America’s farmers and ranchers are eager for a U.S. free trade agreement with the U.K., but only if the British are willing to eventually make a clean break from the European Union and all of its restrictions that hamper or block U.S. farm commodities.
That was the predominant message Tuesday from representatives of the U.S. ag sector to a panel of Trump administration officials as the Office of the U.S. Trade Representative prepares to begin negotiations with their British counterparts.
“The U.S. and the U.K. need to consider a transparent, science-based and systematic approach to normalize trade and avoid tariff and non-tariff barriers,” Floyd Gaibler, the trade policy and biotechnology director at the U.S. Grains Council, told the panel, made up of representatives from the EPA, USDA, USTR and State Department.
That translates into the British being willing to divorce itself from European restrictions like a ban on pork from swine treated with ractopamine and an overly complex, a burdensome and political biotech trait approval system and severe restrictions on crop pesticides.
“Currently the U.S. pork industry … is almost completely locked out of the U.K.,” said Craig Thorn, a lobbyist representing the National Pork Producers Council at the hearing. “If the terms of Brexit allow the U.K. to negotiate trade agreements consistent with pro-market principles, we see the potential for an important and mutually beneficial agreement.”
Unfortunately, with the chaos surrounding Great Britain’s attempt to leave the EU, it’s still unclear what will and won't be possible.
British Parliament firmly rejected Prime Minister Theresa May’s so-called “soft Brexit” proposal earlier this month that would have resulted in the U.K. remaining in the EU customs union for a “transition period” at least until December 2020 and possibly for two years after that.
“The primary concern is that rather than operating under regulatory autonomy from the EU, the current Brexit Withdrawal Agreement continues to have the U.K. subject to the EU regulatory system — meaning biotech, pesticides and other SPS issues will be just as intractable as they have been with the EU,” Gaibler said.
Tariffs are also a major barrier to trade and the EU’s import taxes on U.S. dairy products keep trade to just a fraction of what it could be, according to testimony from Dave Carlin, a senior vice president with the International Dairy Foods Association.
The U.K. imports about $3 billion worth of cheese, butter, skim milk powder and other dairy every year, but only a small fraction — about $9 million worth — comes from the U.S. and that’s because of the tariffs it must apply as part of the EU customs union, said Carlin.

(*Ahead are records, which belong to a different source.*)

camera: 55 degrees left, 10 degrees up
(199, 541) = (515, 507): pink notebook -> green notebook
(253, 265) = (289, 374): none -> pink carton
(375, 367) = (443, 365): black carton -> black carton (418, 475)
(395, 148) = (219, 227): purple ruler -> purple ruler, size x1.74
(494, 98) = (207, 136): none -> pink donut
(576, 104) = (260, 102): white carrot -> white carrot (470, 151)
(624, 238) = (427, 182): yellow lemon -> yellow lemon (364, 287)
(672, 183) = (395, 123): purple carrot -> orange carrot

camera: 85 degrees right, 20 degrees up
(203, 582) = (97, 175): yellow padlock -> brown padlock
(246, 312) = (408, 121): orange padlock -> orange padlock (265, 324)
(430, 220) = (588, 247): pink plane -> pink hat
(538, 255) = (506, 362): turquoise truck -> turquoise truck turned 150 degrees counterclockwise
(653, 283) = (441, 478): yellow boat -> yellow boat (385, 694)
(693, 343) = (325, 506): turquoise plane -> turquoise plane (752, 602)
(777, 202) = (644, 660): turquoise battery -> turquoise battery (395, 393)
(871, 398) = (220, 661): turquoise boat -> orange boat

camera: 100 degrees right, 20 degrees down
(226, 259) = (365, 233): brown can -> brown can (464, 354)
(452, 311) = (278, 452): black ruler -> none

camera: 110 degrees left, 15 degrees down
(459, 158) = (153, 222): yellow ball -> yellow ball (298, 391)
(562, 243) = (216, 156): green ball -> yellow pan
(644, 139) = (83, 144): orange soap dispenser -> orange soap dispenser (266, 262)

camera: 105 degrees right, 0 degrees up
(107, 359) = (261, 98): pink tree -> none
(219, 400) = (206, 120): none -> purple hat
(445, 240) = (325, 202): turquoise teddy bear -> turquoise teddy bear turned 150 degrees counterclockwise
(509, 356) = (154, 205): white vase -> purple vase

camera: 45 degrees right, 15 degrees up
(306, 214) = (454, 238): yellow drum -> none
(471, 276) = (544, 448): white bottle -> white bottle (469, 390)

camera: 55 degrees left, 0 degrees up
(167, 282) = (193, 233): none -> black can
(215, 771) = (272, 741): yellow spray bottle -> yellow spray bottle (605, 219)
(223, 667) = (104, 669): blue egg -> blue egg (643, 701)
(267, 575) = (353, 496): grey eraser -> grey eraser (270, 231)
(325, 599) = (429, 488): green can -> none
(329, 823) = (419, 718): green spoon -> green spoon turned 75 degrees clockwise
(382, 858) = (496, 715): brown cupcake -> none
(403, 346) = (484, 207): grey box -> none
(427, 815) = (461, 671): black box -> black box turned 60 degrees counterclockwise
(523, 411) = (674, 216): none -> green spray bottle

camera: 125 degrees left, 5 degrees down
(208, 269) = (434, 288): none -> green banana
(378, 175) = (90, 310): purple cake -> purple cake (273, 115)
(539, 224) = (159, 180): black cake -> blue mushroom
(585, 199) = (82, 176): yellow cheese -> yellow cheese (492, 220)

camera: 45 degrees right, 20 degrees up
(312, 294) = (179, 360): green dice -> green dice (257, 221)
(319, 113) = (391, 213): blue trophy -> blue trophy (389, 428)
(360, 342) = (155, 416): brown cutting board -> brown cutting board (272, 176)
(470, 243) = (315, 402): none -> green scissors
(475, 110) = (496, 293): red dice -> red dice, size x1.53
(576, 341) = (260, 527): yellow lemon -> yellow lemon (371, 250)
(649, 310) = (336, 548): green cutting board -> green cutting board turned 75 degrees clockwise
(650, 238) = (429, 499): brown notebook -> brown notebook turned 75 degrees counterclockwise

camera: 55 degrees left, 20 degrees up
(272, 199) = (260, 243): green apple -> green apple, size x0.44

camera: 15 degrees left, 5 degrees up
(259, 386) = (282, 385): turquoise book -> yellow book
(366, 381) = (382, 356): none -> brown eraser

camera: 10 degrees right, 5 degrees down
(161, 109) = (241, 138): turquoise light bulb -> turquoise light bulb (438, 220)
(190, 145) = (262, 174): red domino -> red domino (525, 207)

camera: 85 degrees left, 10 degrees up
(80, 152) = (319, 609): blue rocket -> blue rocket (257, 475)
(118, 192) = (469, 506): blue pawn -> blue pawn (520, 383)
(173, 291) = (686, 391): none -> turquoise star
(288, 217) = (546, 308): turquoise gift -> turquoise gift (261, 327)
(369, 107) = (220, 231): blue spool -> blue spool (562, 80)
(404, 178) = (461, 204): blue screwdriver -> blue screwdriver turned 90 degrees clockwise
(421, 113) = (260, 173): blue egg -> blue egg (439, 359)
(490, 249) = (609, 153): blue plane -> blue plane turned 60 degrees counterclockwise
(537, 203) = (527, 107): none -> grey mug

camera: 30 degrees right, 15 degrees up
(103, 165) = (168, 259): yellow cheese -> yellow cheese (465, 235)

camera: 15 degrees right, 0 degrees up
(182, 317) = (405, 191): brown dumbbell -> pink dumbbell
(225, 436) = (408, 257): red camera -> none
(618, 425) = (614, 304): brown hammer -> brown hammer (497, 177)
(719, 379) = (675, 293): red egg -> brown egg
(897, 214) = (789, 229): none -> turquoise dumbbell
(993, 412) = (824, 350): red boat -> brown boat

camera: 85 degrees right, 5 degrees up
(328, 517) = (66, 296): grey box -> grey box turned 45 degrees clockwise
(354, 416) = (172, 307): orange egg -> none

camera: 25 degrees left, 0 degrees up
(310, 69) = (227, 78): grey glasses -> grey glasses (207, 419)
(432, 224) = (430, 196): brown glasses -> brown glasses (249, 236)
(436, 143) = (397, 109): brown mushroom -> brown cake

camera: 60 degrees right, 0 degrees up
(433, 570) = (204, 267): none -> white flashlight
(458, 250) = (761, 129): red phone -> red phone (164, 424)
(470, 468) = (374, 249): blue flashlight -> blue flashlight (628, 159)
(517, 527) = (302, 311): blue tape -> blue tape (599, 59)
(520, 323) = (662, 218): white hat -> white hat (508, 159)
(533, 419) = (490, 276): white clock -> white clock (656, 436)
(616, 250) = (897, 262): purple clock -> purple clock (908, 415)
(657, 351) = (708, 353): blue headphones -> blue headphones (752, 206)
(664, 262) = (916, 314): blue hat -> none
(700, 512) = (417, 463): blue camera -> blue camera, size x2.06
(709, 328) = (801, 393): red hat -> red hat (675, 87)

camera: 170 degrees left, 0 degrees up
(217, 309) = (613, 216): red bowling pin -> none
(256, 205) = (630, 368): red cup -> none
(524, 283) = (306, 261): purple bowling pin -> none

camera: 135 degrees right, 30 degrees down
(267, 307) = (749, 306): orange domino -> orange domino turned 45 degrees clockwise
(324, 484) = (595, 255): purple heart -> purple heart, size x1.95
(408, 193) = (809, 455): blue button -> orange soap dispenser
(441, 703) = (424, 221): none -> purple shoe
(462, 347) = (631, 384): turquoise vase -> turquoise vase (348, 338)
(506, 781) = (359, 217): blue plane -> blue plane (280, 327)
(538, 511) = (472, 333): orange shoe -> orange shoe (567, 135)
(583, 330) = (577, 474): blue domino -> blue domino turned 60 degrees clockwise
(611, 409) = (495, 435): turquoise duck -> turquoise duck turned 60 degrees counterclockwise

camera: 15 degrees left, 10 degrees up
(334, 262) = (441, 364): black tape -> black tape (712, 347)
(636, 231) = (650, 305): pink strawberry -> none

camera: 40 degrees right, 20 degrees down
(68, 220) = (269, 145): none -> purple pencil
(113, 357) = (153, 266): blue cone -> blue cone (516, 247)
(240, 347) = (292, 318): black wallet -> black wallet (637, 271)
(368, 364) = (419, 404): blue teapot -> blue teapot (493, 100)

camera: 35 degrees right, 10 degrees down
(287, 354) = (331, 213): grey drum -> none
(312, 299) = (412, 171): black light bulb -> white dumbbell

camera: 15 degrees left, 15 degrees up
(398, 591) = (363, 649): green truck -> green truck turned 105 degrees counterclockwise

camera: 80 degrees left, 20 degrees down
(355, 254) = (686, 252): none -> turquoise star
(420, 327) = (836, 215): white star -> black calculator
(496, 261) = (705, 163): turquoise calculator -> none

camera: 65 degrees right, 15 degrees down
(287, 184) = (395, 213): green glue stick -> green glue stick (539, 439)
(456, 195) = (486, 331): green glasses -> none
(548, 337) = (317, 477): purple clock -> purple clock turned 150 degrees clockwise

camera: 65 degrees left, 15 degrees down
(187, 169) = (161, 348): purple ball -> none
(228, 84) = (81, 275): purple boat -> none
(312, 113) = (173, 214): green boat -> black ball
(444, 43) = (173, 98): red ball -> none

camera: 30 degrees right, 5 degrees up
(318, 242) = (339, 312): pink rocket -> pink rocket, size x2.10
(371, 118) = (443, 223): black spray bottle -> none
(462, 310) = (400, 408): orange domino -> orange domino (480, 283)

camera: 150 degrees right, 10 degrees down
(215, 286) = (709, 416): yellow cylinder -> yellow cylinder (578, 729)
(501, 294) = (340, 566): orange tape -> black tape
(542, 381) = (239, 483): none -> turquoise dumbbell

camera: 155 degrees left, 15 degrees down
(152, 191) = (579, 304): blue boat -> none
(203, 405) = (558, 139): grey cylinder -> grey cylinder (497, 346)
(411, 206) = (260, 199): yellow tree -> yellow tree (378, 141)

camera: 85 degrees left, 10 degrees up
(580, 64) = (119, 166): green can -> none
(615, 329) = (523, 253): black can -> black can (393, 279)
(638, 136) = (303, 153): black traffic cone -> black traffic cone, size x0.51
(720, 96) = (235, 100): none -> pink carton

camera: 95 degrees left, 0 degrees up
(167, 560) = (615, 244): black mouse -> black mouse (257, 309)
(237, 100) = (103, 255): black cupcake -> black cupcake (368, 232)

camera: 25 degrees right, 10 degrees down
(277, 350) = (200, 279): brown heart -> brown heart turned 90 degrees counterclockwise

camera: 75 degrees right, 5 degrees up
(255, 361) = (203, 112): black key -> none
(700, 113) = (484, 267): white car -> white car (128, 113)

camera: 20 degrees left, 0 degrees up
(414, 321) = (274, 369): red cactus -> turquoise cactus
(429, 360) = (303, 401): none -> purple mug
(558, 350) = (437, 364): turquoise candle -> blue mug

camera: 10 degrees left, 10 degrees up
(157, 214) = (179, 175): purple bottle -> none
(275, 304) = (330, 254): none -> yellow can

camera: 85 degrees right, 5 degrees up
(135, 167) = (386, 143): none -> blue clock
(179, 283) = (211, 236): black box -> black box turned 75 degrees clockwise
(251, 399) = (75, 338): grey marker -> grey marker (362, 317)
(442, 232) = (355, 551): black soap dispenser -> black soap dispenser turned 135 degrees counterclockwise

That British adherence to EU restrictions and tariffs could all come to an end after the transition period, but maybe not. During that time, the U.K. would have been able to negotiate free trade agreements with countries like the U.S. that could go into effect after the transition ended. A problem with that scenario is that the U.K. would also likely be negotiating trade terms with the Europeans.
But May’s original plan was rejected. She now has a “Plan B,” but critics have claimed it is nearly the same as the original and is just as likely to be rejected.
One thing that is clear is that the Trump administration stands firmly behind U.S. farm groups that want the U.K. to jettison the European system for approving genetically modified plants.
“The EU risk assessment process by the European Food Safety Authority takes nearly 4.5 years, far beyond the 19-22 months prescribed by EU law,” Gaibler said.
Just this week the U.S. heaped new criticism on the EU biotech approval system. Speaking at a World Trade Organization meeting, a U.S. official in Davos complained, “Delays persist and affect dozens of applications that have been waiting for months or years or that have already received approval. Further, even when the EU finally approves a biotech product, EU member states continue to impose bans on the supposedly approved product.”
Core to use frustrations is an EU rule that allows any individual country to “opt out” of an approval with no scientific justification. Currently there are 17 “opt out” requests being considered to sidestep EU approvals.
The quickest way for the U.K. to completely sever its ties with the EU would be for the British to crash out of the trading bloc on March 29 without any exit deal in place. It’s not an action supported by many except some fervent Brexit supporters because of the chaos it could cause the British economy, but Gaibler said it could be very good for the U.S.
“If that materializes, there would also be greater scope for regulatory alignment between the U.K. and the U.S. in a future trade deal,” he said.